Depuis 10 ans déjà, ce groupe américain délivre un rock US abreuvé de country, de blues psychédélique et de rock-garage à travers des albums fleuves solidement charpentés autour des guitares et de la voix maltée de leur chanteur. “Let It Roll” est l’album d’un groupe de gros rouleurs qui a arpenté la scène pendant deux ans des deux côtés de l’Atlantique. Ce n’est pas un live mais il témoigne d’une machine parfaitement huilée, lancée à pleine puissance, maîtrisant un son dense, parfois lourd et souvent profond. Cela s’entend. Aussi bien dans les quelques ballades déchirantes qu’il nous livre une fois de plus que dans les déferlements soniques qui font également partie de sa panoplie. Rien de neuf sous le soleil diront les fans de “Mojave”. Certes. Mais le plaisir de ces artisans-là est palpable à en juger par la longueur des formats de chansons (6 minutes en moyenne par titre) et par leur capacité à transformer la moindre mélopée country en quelque chose d’universel. Au chapitre des vraies réussites, il y a “Distant Shore” et sa trompette martiale qui sonne comme l’appel déchirant du Major Sullivan Ballou sur le champ de bataille, “Let It Roll” et son mur de guitares qui avance comme un feu roulant. Il y a aussi “Skeleton”, sorte de complainte soul flottante et, plus loin, une version hallucinée du “Ballad of The Thin Man” de Bob Dylan. Le groupe s’égard un peu quand il se met à frotter la corde sensible du violon : le mièvre “Dance With Me”, “Breach” qui s’éternise. Seul “Flying Low” et ses cordes virevoltantes comme un essaim d’abeilles font vraiment la différence. Plus inattendu est le titre pop “Crush” avec sa mélodie eighties à la Echo and the Bunnymen. Enfin l’album se clôt honorablement par deux ballades estampillées Johnny Cash (“Mary of The Angels” et “Lady of the Snowline”) sans provoquer de feu d’artifice.

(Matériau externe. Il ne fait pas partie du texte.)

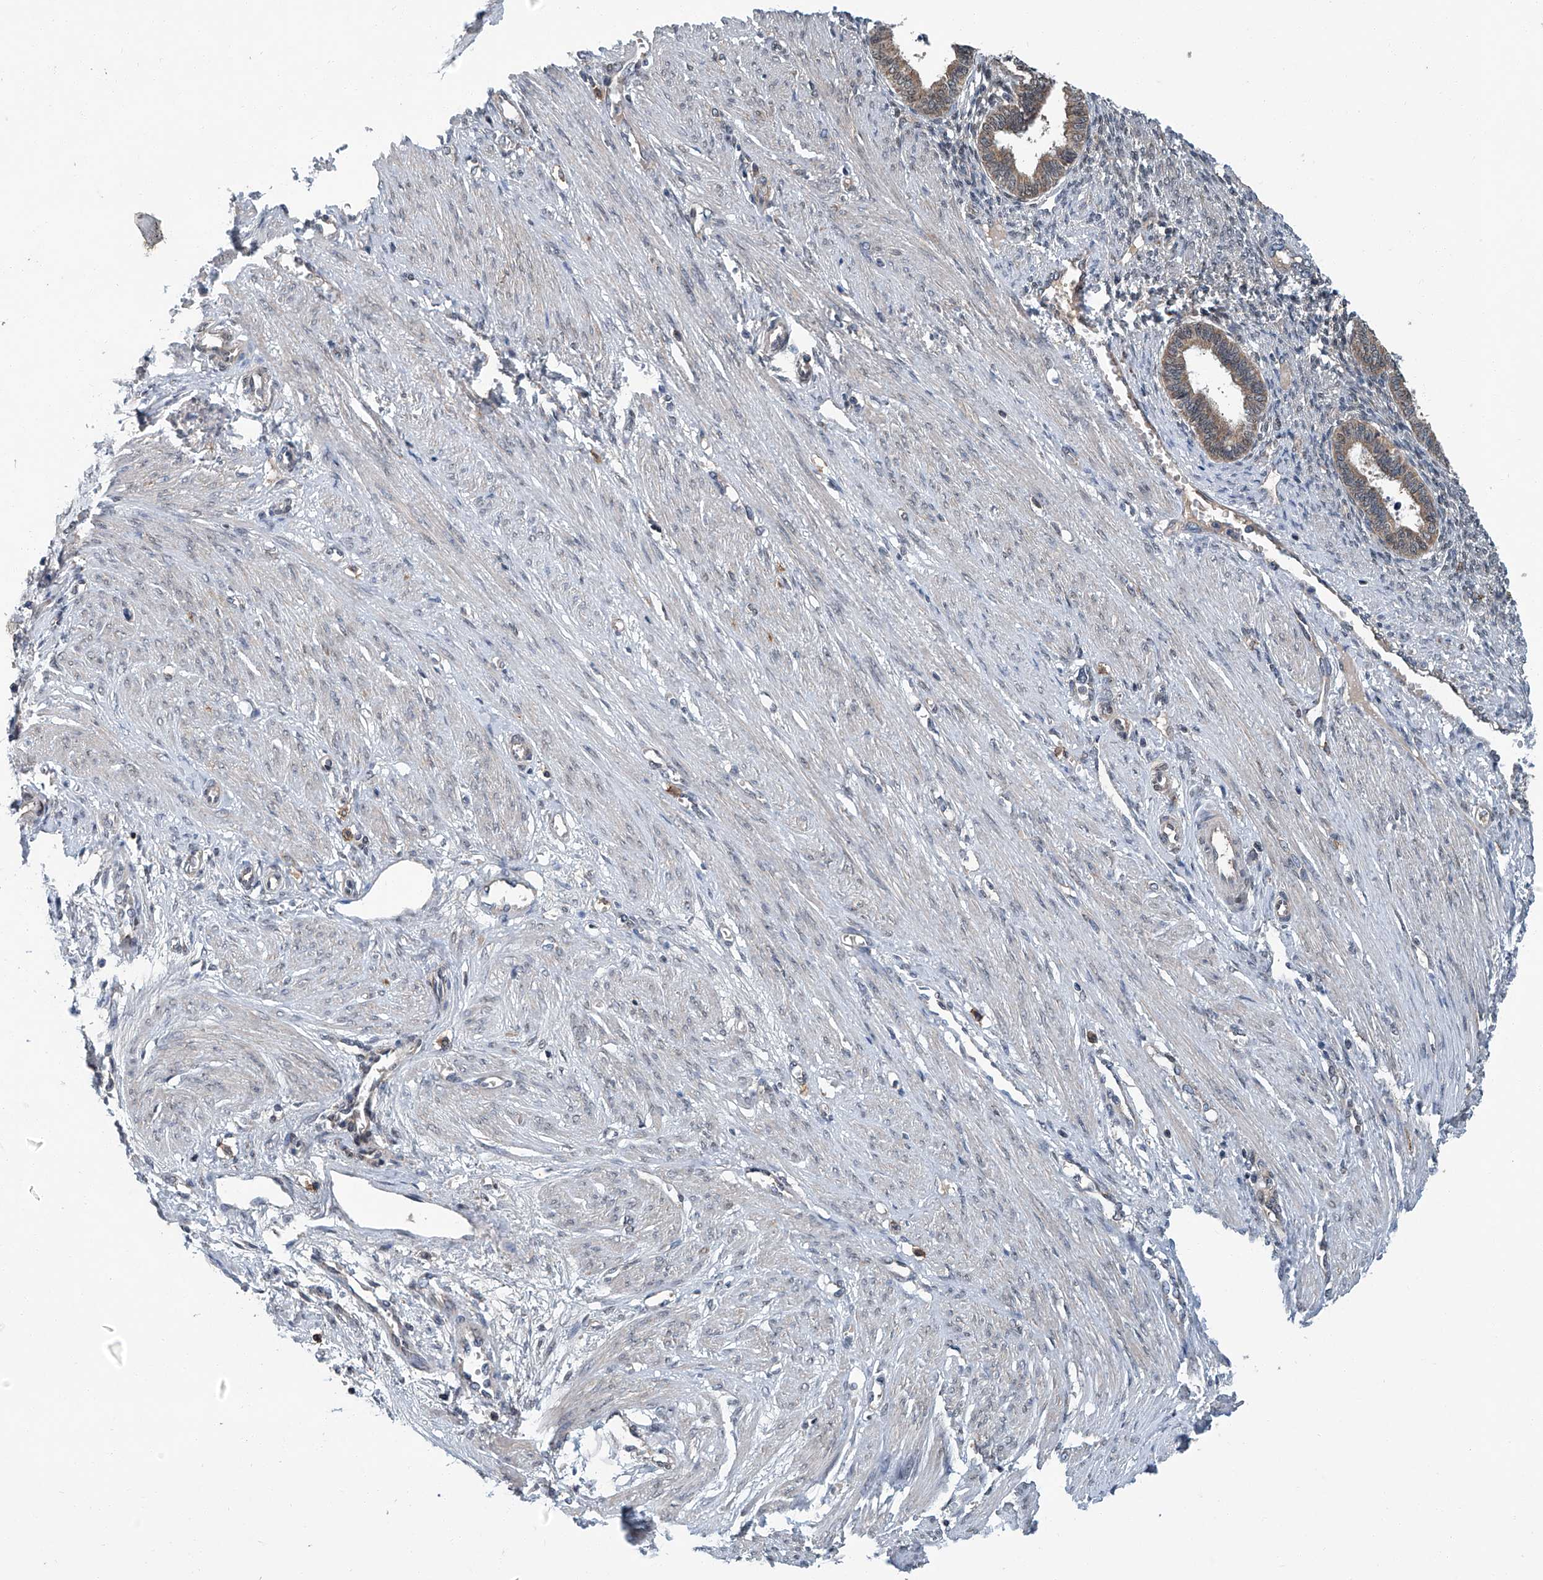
{"staining": {"intensity": "negative", "quantity": "none", "location": "none"}, "tissue": "endometrium", "cell_type": "Cells in endometrial stroma", "image_type": "normal", "snomed": [{"axis": "morphology", "description": "Normal tissue, NOS"}, {"axis": "topography", "description": "Endometrium"}], "caption": "Protein analysis of unremarkable endometrium shows no significant staining in cells in endometrial stroma.", "gene": "CLK1", "patient": {"sex": "female", "age": 33}}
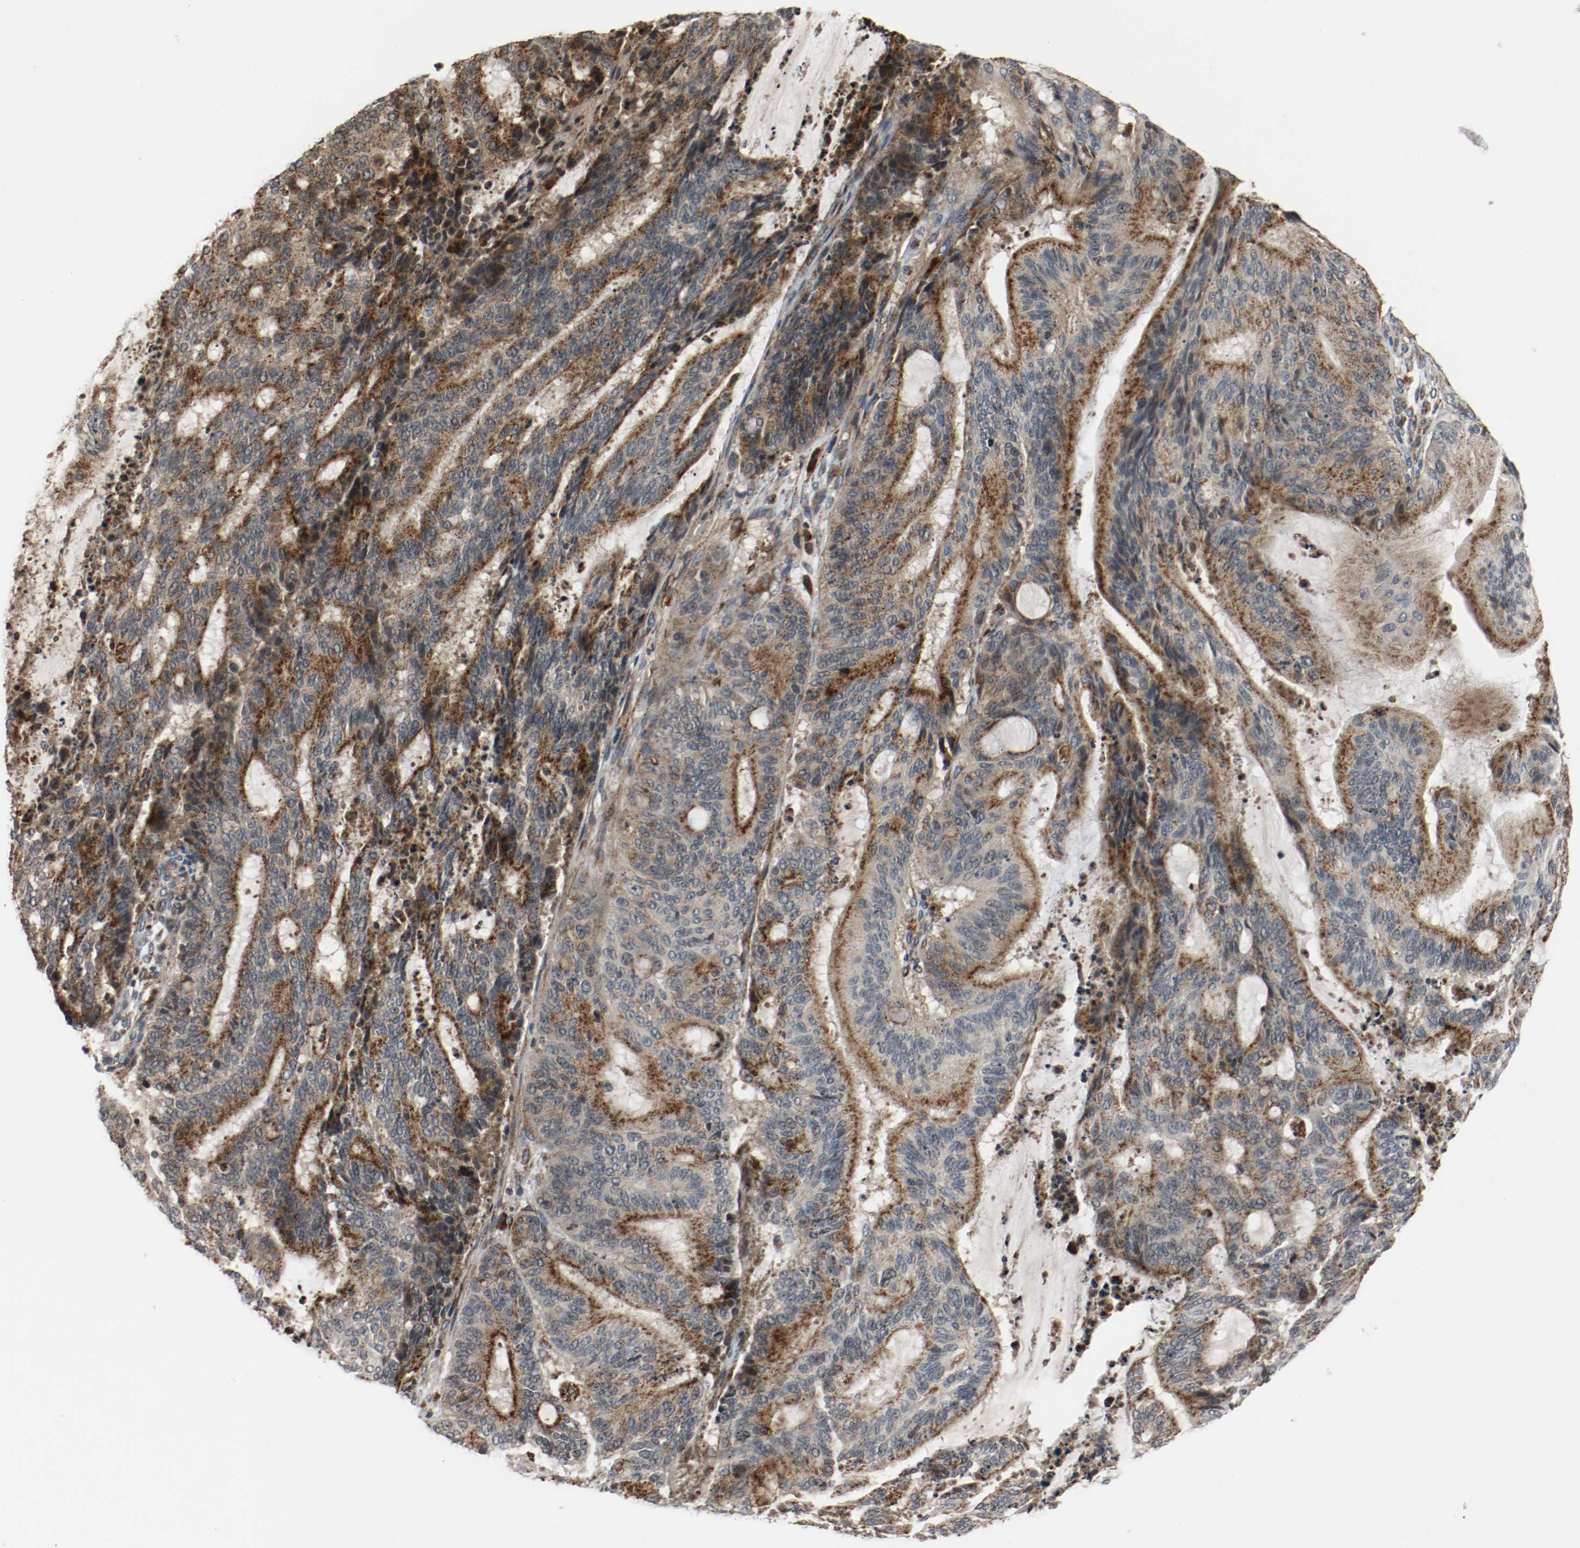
{"staining": {"intensity": "strong", "quantity": ">75%", "location": "cytoplasmic/membranous"}, "tissue": "liver cancer", "cell_type": "Tumor cells", "image_type": "cancer", "snomed": [{"axis": "morphology", "description": "Cholangiocarcinoma"}, {"axis": "topography", "description": "Liver"}], "caption": "DAB (3,3'-diaminobenzidine) immunohistochemical staining of human cholangiocarcinoma (liver) shows strong cytoplasmic/membranous protein staining in approximately >75% of tumor cells.", "gene": "LAMP2", "patient": {"sex": "female", "age": 73}}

Un tiers rock (Magnolia Electric Co.), un tiers country (Walkabouts), un tiers hybride (Lambchop), “Let It Roll” est un album organique, plutôt hétéroclite et moins miné par la déprime que ses prédécesseurs. Mais n’allez pas conclure à un changement radical d’orientation, il s’agit toujours de paysages désertiques immuables, de mélodies linéaires et de timbres gutturaux à la limite de la fêlure. Pour amateurs du genre.